Question

I have the following code:

main.c

#include "checksum.h"

void main()
{
    char *Buf ="GPGGA204502.005106.9813N11402.2921W1090.91065.02M-16.27M";
    checksum(Buf);
}

checksum.c

#include <stdio.h>
#include <string.h>

checksum(char *Buff)
{
    int i;
    unsigned char XOR;
    unsigned long iLen = strlen(Buff);
    printf("Calculating checksum...\n");
    for (XOR = 0, i = 0; i < iLen; i++)
        XOR ^= (unsigned char)Buff[i];
    printf("%X \n",XOR);
}

checksum.h

#ifndef CHECKSUM_H_INCLUDED
#define CHECKSUM_H_INCLUDED

void checksum(char *Buff);

#endif

When compiling I get the following error:

/tmp/ccFQS7Ih.o: In function `main':
main.c:(.text+0x18): undefined reference to `checksum'
collect2: ld returned 1 exit status

I can't figure out what the problem is?

Was it helpful?

Solution

You are compiling only one file not both. More precisely, you are not linking the files together.

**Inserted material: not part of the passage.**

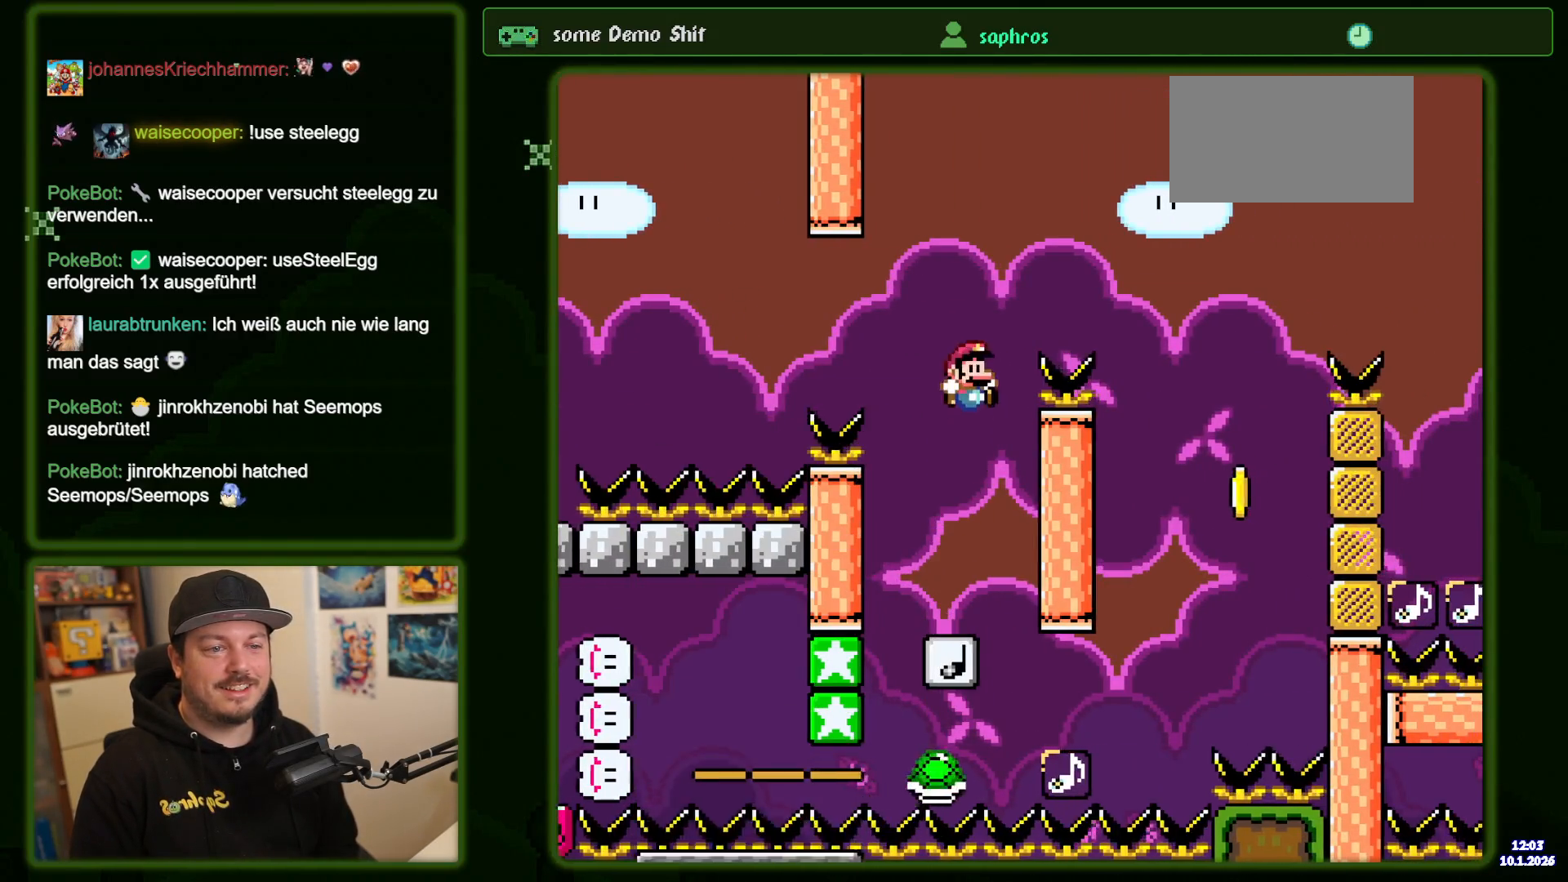
{"dt_ms": 1000, "buttons": ["B", "Y", "DPAD_RIGHT"]}
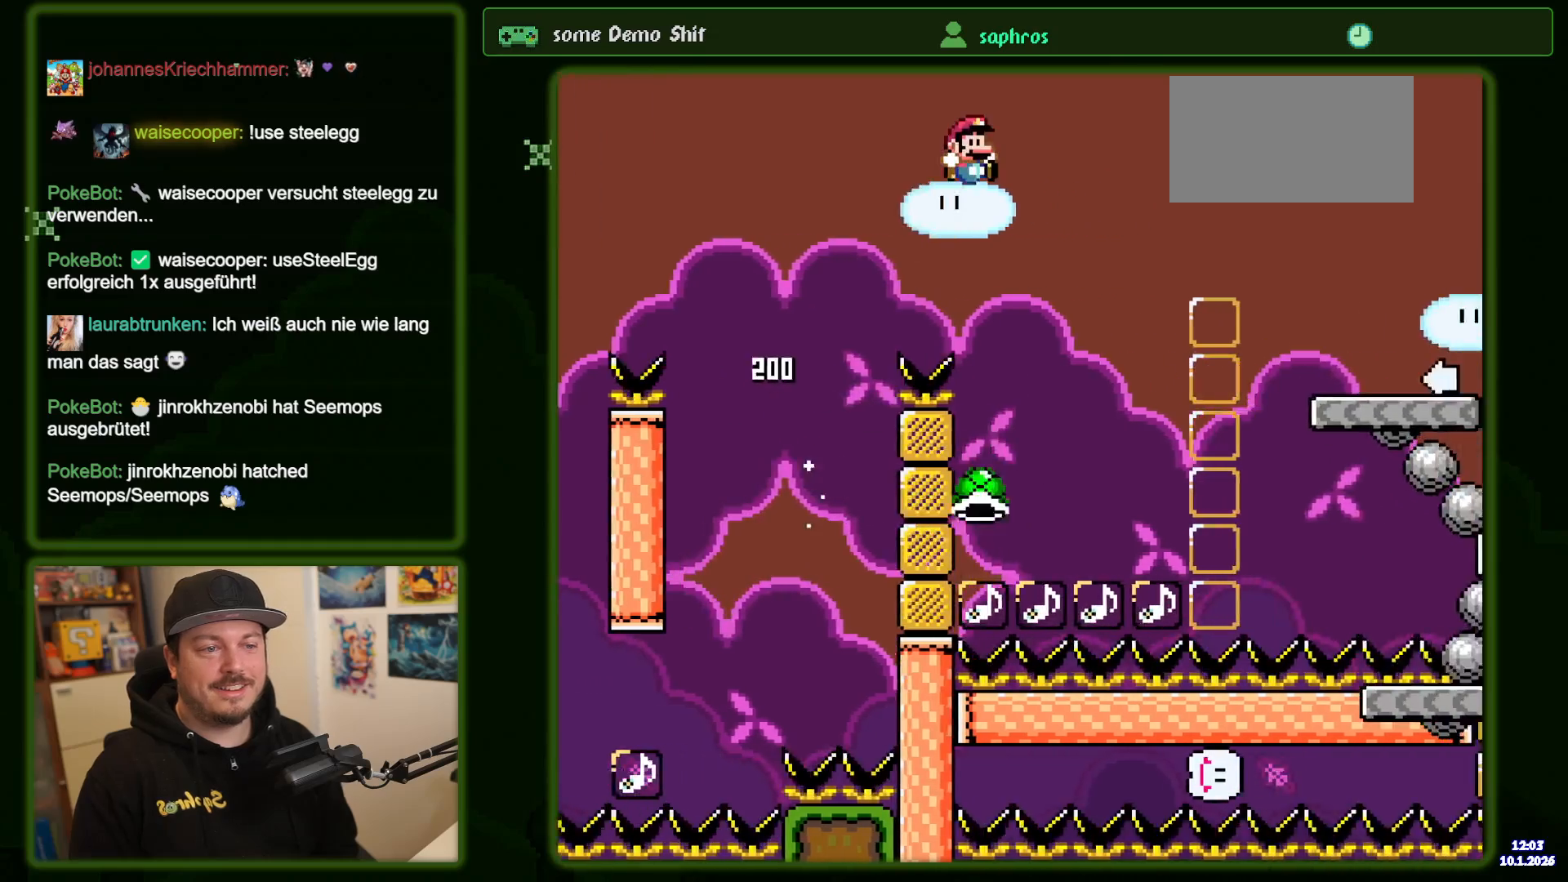
{"dt_ms": 500, "buttons": ["B", "Y", "DPAD_RIGHT"], "events": []}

I don't know your compiler, but with gcc, it would be something like this:

gcc -c main.c          <-- compile only
gcc -c checksum.c      <-- compile only
gcc main.o checksum.o  <-- link the two

Edit: To automate this process, take a look at the make program which reads Makefiles.

OTHER TIPS

You could also try gcc -o program.out main.c checksum.c which will compile and link both files together

I think: in checksum.c, you should include checksum.h.